**DOCUMENT EXCERPT**
>> START
CALM: Contextual Analog Logic with Multimodality

• CALM Framework is a hybrid AI reasoning system that integrates symbolic logic with multimodal neural perception to compute continuous (analog) truth values for context-sensitive tasks.
• It employs a hierarchical domain tree structure and fuzzy logic operators to replace rigid binary evaluations with graded, interpretable outcomes in spatial and semantic tasks.
• Empirical results show CALM achieves 92.2% accuracy in object placement tasks, outperforming classical logic and neural-only models while providing intuitive heatmap visualizations.

Contextual Analog Logic with Multimodality (CALM) is a hybrid AI reasoning framework that integrates symbolic logic and multimodal neural perception to enable context-sensitive, interpretable decision-making grounded in real-world data. CALM addresses fundamental limitations of classical (bivalent) logic systems, which are ill-suited to the nuanced, context-dependent decisions encountered in tasks like spatial arrangement and object placement, and of neural models, whose rich sensory representations often lack structural interpretability or robust logical guarantees. CALM replaces rigid binary predicate evaluations with continuous (“analog”) truth values, which are dynamically inferred by neural networks conditioned on multimodal inputs—such as images and text—while a symbolic reasoning engine enforces logical consistency via structured constraint search and analog connectives. This fusion allows CALM to navigate ambiguous real-world environments, offering both the precision of logic and the flexibility of learned perceptual representations (Jacobson et al., 17 Jun 2025).
>> END
**RECORDED DATA**
>> START
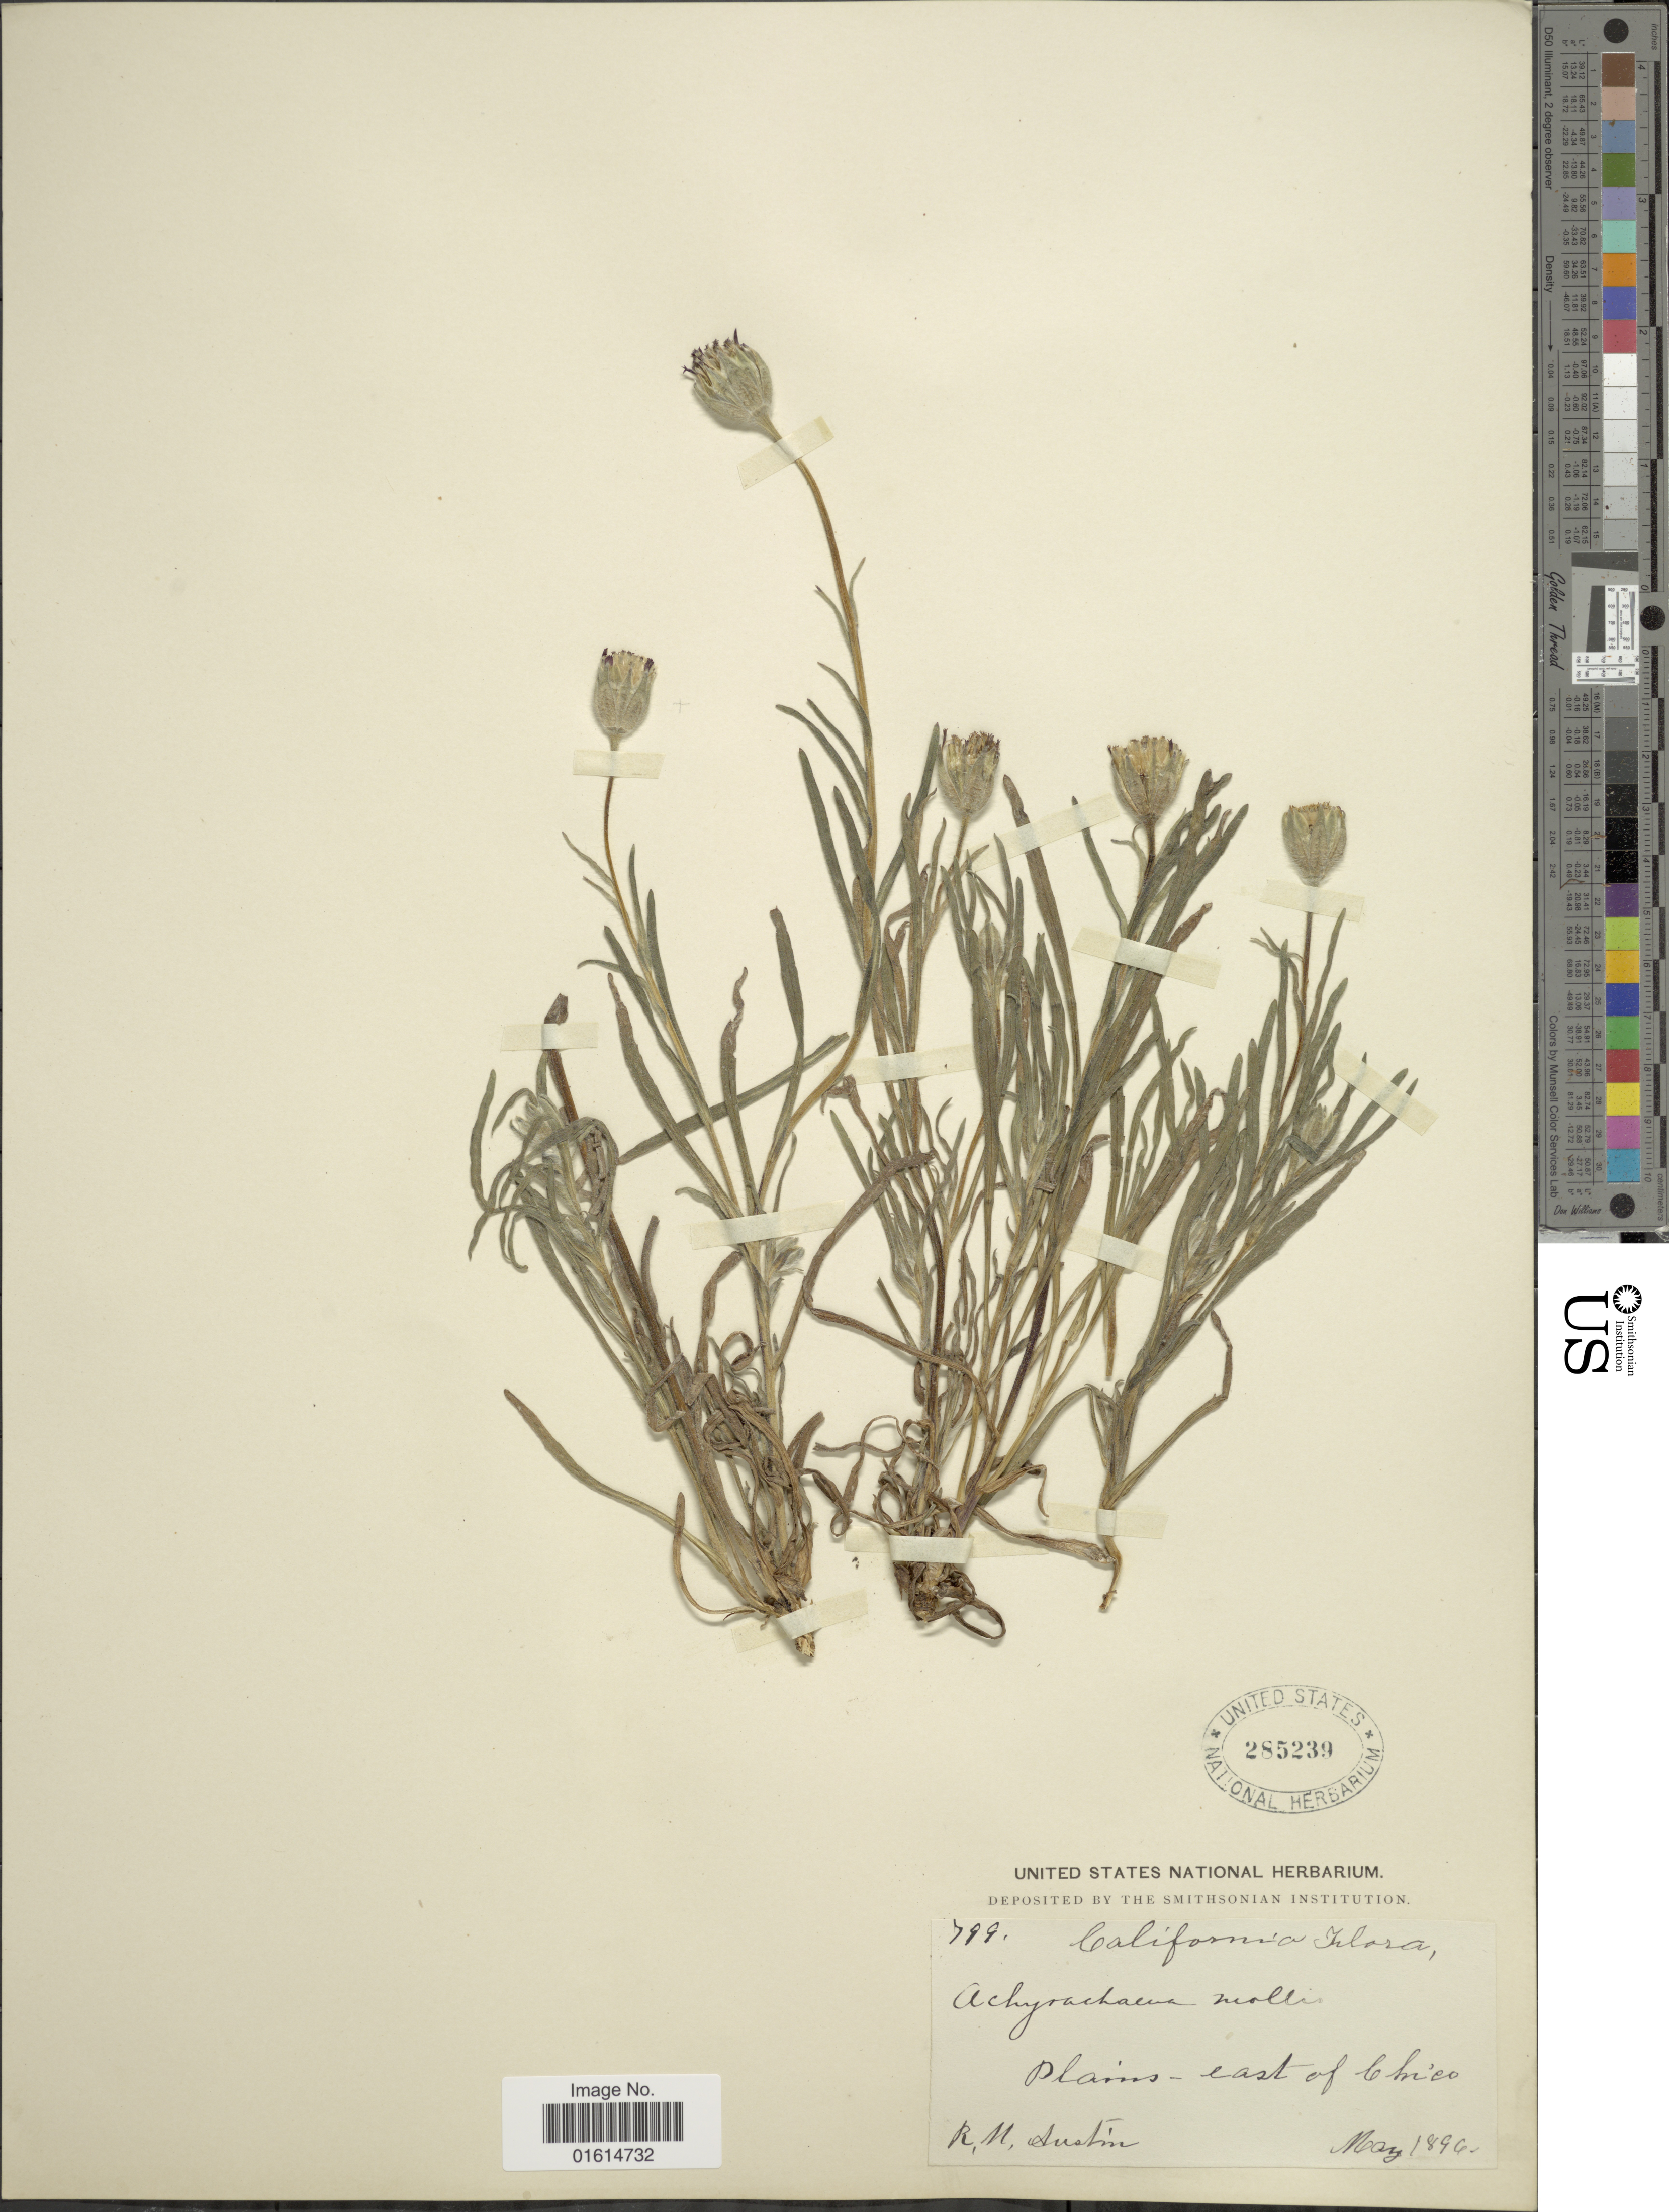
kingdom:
>> END
**WORK REQUIRED**
Please carry the CALM framework text forward from its last sentence. The data has nothing to do with the CALM framework text.

**THE REPLY**
1. Motivation and Limitations of Prior Systems

CALM was motivated by the inadequacy of classic first-order logic and modern neural systems when deployed in tasks requiring graded reasoning over perceptual domains. Classical logic encodes statements as strictly true or false; for example, enforcing “the microwave must be below the cupboard” leads to brittle, non-intuitive behavior in spatial tasks, as only a specific region is considered correct. By contrast, human preferences are often continuous: some locations are “more” appropriate, but there is no clear binary cutoff. On the other hand, neural networks interpret complex multimodal inputs but their outputs may violate required constraints or lack interpretability, making them unsuitable for applications where logical guarantees or user transparency is critical. CALM directly addresses these gaps by developing an analog logic framework in which predicates can return continuous values in [0, 1], and in which neural modules supply real-world context to symbolic structure.

2. Framework Structure and Computation of Analog Truth Values

CALM formalizes each predicate as a multi-level domain tree, hierarchically partitioning the relevant domain (e.g., spatial interval, semantic region). At each node, a predicate-specific neural module computes a set of k analog truth factors based on the modality-specific context (images, text, or both). These factors capture the degree to which the input satisfies the predicate in that subdomain. The overall analog truth value for a particular predicate grounding results from the product of the truth factors along the tree path traced by the chosen assignment:

$T = t_1 \cdot t_2 \cdots t_n$

where $t_i$ is the neural output at domain refinement level $i$. This approach allows the model to reflect gradations in spatial or semantic compatibility, with larger or more flexible “true” regions for predicates whose natural language analog admits fuzziness.

CALM defines logical connectives using fuzzy logic operators:

• AND ($A \land B$): $min(A, B)$
• OR ($A \lor B$): $max(A, B)$
• NOT ($\neg A$): $1 - A$

Quantifiers are similarly generalized. The universal quantifier with threshold $T$ is defined as

$$\forall_{T} x \in S, P(x) \iff \min_{x \in S} P(x) \geq T$$

This enables quantification over analog predicates, maintaining structured constraint satisfaction.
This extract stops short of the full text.